Fiesta del Sagrado Corazón, 24 de junio de 2022 (año "C")

Ezequiel 34:11-16; Rom 5:5-11; Lc 15:3-7

Homilía

          El aspecto del misterio de la salvación que celebramos hoy no es tan diferente del que celebramos hace diez días: el domingo de la Trinidad: Dios es amor.  No sólo nos ama, sino que quiere que entremos en el misterio de amor que une al Padre y al Hijo en un mismo aliento.

          Una de las imágenes utilizadas por los profetas en el Antiguo Testamento (por ejemplo, Ezequiel en la primera lectura de hoy), y retomada por Jesús en el Evangelio, es la del cuidado amoroso que muestra un verdadero pastor a sus ovejas, especialmente a las que se han perdido y a las que ha salido a buscar.  Es este misterio de amor el que celebramos en la solemnidad del Sagrado Corazón de Jesús.

          El corazón se concibe en todas las culturas como el lugar donde residen los sentimientos, la afectividad y el amor.

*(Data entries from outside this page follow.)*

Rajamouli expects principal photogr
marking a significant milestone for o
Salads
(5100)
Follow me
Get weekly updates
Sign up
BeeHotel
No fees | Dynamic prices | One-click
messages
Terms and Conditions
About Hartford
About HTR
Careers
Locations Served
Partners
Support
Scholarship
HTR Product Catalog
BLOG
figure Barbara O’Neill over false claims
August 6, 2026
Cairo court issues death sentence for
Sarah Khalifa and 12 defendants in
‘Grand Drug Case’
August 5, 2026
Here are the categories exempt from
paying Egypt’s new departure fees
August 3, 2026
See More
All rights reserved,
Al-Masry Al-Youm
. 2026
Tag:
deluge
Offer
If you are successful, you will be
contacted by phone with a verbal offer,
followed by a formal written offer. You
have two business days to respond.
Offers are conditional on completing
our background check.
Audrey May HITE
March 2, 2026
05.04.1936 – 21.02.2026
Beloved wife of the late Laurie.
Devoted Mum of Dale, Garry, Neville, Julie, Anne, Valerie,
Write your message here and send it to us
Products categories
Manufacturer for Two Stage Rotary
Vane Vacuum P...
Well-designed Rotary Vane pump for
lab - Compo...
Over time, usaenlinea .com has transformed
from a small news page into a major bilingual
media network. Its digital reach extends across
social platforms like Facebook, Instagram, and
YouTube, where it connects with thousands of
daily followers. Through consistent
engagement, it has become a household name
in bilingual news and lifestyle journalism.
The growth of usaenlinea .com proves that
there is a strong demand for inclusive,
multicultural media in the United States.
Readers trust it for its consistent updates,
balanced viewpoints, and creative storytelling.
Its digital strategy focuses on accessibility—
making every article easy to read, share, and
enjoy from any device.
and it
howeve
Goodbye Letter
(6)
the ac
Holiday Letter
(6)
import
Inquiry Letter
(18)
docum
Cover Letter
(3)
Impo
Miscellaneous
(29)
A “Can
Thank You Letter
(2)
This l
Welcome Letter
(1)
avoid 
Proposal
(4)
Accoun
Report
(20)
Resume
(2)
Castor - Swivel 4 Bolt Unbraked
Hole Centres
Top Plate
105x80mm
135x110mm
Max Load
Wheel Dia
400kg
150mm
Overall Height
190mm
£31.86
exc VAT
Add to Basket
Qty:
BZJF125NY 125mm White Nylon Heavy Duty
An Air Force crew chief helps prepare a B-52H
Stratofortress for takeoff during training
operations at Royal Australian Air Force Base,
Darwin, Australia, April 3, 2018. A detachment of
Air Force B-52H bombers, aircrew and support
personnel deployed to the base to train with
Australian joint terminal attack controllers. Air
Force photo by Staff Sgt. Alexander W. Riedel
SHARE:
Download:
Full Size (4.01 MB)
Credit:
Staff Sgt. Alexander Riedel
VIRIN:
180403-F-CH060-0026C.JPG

Por eso, a partir de la Edad Media, místicos como Gertrudis, Catalina de Siena, Matilde, Margarita Alacoque, Juan Eudes, desarrollaron una devoción al Sagrado Corazón de Jesús, que no es una devoción a un órgano físico, sino al amor divino vivido por Dios hecho hombre.  Aunque esta devoción puede haber tenido algunas expresiones más bien románticas y sentimentales en ciertos momentos, como lo demuestra una vasta colección de imágenes piadosas de gusto más bien dudoso, no es esencialmente, en su primera intuición, más que la contemplación del amor de Dios por nosotros, encarnado en Jesús de Nazaret.

          Unos días después de su resurrección, Jesús nos invitó, en la persona de Tomás, a entrar en su corazón metiendo la mano en su costado abierto.  Lo que descubrimos entonces en ese corazón abierto fue el amor, un amor lo suficientemente fuerte como para dar su vida por los que amaba.  Y este amor, nos dice Pablo, "ha sido derramado en nuestros corazones por el Espíritu Santo que se nos ha dado".  Así que, para utilizar otra expresión de Pablo, podemos (a través de esta herida abierta en el costado de Jesús) "entrar en la plenitud de Dios".

          Al mismo tiempo que entramos en su corazón, si nos instalamos en él, si echamos raíces y hacemos nuestra morada en él, como nos pide que hagamos, Cristo mismo, a su vez, "hace su morada" en nuestros corazones.

          El desgarro del costado de Jesús y la herida de su corazón hicieron una abertura en nuestros propios corazones a través de la cual el Aliento que él entregó a su Padre en la cruz pudo entrar en nosotros, de modo que, como dice Pablo, el amor de Dios fue derramado en nuestros propios corazones por el Espíritu, el Aliento de Jesús que se nos dio, y que nos permite decir, como él y con él: Abba, pater.

          Ya que nos ha amado tanto, amémonos unos a otros con el mismo amor.